Copy exactly the lines of the records below, and only those lines, beginning with the line that contains "microscopy of glioma" and ending with the line that contains "urothelial carcinoma stained".

▼

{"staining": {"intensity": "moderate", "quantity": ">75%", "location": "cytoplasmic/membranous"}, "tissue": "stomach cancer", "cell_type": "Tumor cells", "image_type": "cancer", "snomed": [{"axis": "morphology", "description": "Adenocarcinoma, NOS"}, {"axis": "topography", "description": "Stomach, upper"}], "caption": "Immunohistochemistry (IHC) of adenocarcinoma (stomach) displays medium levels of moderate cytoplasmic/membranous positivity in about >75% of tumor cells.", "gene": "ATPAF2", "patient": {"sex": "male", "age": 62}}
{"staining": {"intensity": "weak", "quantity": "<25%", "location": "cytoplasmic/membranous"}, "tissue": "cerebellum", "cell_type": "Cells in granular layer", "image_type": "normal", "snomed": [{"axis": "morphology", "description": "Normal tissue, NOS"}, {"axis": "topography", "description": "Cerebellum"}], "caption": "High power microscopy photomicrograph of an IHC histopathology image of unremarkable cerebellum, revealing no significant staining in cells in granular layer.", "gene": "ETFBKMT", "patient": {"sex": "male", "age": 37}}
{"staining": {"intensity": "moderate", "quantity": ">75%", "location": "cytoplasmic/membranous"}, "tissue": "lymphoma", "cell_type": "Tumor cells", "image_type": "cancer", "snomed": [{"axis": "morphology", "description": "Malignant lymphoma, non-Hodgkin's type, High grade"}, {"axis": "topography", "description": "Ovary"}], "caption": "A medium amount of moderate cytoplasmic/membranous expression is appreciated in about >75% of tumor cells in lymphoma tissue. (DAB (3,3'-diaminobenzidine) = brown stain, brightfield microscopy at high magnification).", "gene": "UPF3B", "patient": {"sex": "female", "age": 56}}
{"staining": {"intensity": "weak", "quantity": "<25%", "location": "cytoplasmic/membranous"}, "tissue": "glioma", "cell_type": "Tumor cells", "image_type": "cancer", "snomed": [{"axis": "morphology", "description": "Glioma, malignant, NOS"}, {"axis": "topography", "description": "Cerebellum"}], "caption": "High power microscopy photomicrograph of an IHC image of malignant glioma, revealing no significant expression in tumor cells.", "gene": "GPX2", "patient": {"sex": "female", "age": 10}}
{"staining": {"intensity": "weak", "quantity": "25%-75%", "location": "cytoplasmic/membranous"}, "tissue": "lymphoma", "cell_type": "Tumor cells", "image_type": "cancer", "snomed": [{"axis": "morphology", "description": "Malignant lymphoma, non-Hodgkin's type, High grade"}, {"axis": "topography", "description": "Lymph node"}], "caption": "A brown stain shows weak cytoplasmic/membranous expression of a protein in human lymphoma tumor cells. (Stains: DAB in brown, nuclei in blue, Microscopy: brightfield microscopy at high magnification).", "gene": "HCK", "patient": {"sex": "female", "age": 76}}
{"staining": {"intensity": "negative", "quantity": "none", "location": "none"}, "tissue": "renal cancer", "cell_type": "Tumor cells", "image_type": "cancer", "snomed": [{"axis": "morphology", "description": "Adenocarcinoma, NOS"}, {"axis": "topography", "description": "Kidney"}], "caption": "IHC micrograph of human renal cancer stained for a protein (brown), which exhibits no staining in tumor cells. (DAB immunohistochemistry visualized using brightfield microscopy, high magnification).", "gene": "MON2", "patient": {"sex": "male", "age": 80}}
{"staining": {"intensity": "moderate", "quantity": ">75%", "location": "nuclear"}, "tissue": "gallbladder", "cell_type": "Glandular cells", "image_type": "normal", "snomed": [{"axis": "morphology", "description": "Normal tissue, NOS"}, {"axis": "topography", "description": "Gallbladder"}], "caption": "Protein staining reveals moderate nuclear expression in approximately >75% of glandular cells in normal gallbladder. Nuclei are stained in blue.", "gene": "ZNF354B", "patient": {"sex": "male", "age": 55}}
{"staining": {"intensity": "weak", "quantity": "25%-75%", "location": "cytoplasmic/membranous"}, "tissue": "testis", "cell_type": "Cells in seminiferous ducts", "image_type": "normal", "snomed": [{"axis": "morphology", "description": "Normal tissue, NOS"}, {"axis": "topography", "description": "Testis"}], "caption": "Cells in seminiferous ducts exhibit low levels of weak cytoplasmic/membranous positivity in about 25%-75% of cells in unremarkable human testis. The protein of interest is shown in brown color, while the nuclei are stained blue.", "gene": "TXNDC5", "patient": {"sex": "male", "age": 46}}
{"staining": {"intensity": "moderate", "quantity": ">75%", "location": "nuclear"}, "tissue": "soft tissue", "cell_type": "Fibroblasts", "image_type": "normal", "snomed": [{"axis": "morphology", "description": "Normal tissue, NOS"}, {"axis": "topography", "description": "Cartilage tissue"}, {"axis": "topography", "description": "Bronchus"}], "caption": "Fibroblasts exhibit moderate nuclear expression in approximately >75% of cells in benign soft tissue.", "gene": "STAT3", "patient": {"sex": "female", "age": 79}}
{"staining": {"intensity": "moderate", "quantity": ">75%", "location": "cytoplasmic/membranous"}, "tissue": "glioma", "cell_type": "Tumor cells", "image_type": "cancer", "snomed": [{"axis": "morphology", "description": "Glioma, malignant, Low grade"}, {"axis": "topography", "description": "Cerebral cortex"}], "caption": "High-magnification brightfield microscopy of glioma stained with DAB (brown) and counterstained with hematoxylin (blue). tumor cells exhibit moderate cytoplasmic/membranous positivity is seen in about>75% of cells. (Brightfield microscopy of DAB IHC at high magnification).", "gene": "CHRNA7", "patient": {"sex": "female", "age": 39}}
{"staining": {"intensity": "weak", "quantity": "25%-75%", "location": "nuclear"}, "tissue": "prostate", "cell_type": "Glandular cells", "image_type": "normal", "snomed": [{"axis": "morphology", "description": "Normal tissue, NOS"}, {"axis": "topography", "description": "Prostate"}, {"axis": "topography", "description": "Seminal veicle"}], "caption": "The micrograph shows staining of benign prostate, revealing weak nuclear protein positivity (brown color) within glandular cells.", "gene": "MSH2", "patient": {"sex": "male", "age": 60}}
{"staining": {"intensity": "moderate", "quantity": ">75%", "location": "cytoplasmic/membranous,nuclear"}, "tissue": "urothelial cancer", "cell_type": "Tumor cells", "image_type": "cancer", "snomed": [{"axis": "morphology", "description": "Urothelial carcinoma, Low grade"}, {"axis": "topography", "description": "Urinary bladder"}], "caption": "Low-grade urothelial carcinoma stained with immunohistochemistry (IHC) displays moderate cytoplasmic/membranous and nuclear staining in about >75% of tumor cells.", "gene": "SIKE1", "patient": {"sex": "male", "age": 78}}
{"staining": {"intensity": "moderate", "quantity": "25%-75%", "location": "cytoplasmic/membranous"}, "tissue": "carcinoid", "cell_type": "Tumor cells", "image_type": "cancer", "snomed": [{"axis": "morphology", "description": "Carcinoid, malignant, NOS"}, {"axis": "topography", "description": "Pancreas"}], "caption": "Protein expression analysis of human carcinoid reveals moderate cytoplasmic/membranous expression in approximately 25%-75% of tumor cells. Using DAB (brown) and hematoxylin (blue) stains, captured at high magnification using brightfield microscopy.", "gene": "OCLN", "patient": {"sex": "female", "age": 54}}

▲

● **Final answer**
{"staining": {"intensity": "moderate", "quantity": ">75%", "location": "cytoplasmic/membranous"}, "tissue": "glioma", "cell_type": "Tumor cells", "image_type": "cancer", "snomed": [{"axis": "morphology", "description": "Glioma, malignant, Low grade"}, {"axis": "topography", "description": "Cerebral cortex"}], "caption": "High-magnification brightfield microscopy of glioma stained with DAB (brown) and counterstained with hematoxylin (blue). tumor cells exhibit moderate cytoplasmic/membranous positivity is seen in about>75% of cells. (Brightfield microscopy of DAB IHC at high magnification).", "gene": "CHRNA7", "patient": {"sex": "female", "age": 39}}
{"staining": {"intensity": "weak", "quantity": "25%-75%", "location": "nuclear"}, "tissue": "prostate", "cell_type": "Glandular cells", "image_type": "normal", "snomed": [{"axis": "morphology", "description": "Normal tissue, NOS"}, {"axis": "topography", "description": "Prostate"}, {"axis": "topography", "description": "Seminal veicle"}], "caption": "The micrograph shows staining of benign prostate, revealing weak nuclear protein positivity (brown color) within glandular cells.", "gene": "MSH2", "patient": {"sex": "male", "age": 60}}
{"staining": {"intensity": "moderate", "quantity": ">75%", "location": "cytoplasmic/membranous,nuclear"}, "tissue": "urothelial cancer", "cell_type": "Tumor cells", "image_type": "cancer", "snomed": [{"axis": "morphology", "description": "Urothelial carcinoma, Low grade"}, {"axis": "topography", "description": "Urinary bladder"}], "caption": "Low-grade urothelial carcinoma stained with immunohistochemistry (IHC) displays moderate cytoplasmic/membranous and nuclear staining in about >75% of tumor cells.", "gene": "SIKE1", "patient": {"sex": "male", "age": 78}}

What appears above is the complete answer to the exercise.